Prompt A: Retype the part of the text on URLs from "These are why" to "the client's benefit.".
Prompt B: Name every HTTP verb that the text on URLs mentions.
Start Source
This is a reasonably central principle to the resource-first model of your system - all your things have a type and an ID and that's all you need to provide to retrieve it, or at least a representation of it. Everything else is your organisational whimsy and the system really shouldn't have to know.

More formally than dismissing it as whimsy, I should point out that even the type names and shapes can change, and that's difficult enough to deal with. Every level of organisation you add on top of this is another changeable shape of the system that at some point you're going to have to adapt. The fewer of those you have, the better.

The actual format of your identifier is up to you, but there's really nothing else you can put after the resource name that is relevant at this point.

Query string

If I catch you using a query string to tell a dynamic resource to load a specific other resource I will murder you in your sleep.

https://example.com/index.php?type=resource&id=1234

Seriously, this sort of crap is all over the internet. Yes, it's usually PHP.

You are using a URI - at least put the resource identifier in the resource identifier.

It is important to note that the query string is not the same thing as the "GET parameters". A query string does not have to be in the format key=value&key=value - the web server passes the query string straight to the app, and it is the application that decodes it in its own way. It is common to use the key=value&key=value structure but not required.

The query string's most obvious purpose is to pass a query to a resource that expects one, or that at least accepts one. Often the index resources will allow for some sort of search or filter functionality, and if that's not the case then special resources designed to search and filter - and possibly concatenate - other resources will accept search parameters.

Further specialisation of resources would not even use the KVP format of "GET parameters", and simply take the query string as instruction. These types of resource are drifting away from the "object" type of resource and moving towards "function" resources, which are a separate discussion.

The thing about the query string is that it is usually only relevant to GET requests, which is why it is sometimes called the GET string. But GET is an HTTP verb and the query string is part of the URL; and URLs don't have to be http://, so the query string can really be used against any scheme.

It is often said the query string should not be used to send data to the server, but I'm really not sure that's the case. The server should not store data as the result of a read request (HTTP's GET), but it is welcome to store data as the result of a write request (HTTP's POST or PUT). In which case it is entirely up to the server the mechanism by which the data are provided to it.

These are why you should call it the query string, not the GET string.

Fragment

The part of the URL after the # is called the fragment. This is not actually part of the resource identifier, but is provided for the client's benefit.

If you click on any of the footnote marks in this document4, most browsers I give a toss about will jump to the footnote, and back again when you click on the number of that footnote.

No new page request is made. The browser is not being instructed to access a different resource. In the example earlier, the fragment is #part-of-document. The fragment is usually used to refer to a part of the document. In HTML and XML, this is either by the id or name attributes of the elements.
End Source
Start Record set
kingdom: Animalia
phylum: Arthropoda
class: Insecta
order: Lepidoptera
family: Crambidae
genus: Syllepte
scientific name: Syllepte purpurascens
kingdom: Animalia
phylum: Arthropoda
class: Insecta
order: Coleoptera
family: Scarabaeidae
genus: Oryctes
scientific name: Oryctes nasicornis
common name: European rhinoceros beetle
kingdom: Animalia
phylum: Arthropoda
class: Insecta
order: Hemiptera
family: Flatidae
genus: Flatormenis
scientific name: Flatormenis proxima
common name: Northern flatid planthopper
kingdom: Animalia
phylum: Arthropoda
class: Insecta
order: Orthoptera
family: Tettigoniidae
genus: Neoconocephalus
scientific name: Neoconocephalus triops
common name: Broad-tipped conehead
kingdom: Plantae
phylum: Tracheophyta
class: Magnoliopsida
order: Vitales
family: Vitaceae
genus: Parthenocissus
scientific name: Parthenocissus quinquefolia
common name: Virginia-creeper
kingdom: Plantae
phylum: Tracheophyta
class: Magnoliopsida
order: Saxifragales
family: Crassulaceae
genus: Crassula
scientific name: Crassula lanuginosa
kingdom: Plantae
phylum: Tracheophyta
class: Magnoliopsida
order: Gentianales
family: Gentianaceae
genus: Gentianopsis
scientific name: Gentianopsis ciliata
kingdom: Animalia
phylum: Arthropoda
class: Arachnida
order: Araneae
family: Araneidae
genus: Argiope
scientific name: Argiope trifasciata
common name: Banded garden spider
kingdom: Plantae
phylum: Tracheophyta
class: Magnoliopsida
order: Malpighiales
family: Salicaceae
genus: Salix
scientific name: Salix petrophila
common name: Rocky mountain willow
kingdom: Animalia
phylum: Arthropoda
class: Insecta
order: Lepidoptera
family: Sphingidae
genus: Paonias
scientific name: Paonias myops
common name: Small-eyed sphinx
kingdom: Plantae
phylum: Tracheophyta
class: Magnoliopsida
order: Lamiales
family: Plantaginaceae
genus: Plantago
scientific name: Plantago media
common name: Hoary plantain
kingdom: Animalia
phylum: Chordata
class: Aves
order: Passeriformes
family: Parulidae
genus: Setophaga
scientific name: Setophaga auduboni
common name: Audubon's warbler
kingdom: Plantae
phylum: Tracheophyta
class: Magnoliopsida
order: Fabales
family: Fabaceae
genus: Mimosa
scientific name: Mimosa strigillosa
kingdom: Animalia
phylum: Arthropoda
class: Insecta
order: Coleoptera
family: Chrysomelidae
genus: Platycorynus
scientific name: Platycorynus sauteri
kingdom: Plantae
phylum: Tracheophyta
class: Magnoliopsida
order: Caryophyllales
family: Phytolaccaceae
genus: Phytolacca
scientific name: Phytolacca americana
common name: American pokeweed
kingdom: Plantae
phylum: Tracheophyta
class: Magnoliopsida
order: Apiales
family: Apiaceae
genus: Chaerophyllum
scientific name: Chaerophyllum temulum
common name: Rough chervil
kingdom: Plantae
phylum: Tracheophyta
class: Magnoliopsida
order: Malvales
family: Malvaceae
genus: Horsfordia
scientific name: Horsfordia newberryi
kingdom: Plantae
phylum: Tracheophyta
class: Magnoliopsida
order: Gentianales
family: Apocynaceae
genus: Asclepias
End Record set
Problem solution A:
These are why you should call it the query string, not the GET string.

Fragment

The part of the URL after the # is called the fragment. This is not actually part of the resource identifier, but is provided for the client's benefit.

Problem solution B: The text on URLs mentions three HTTP verbs: GET, POST and PUT.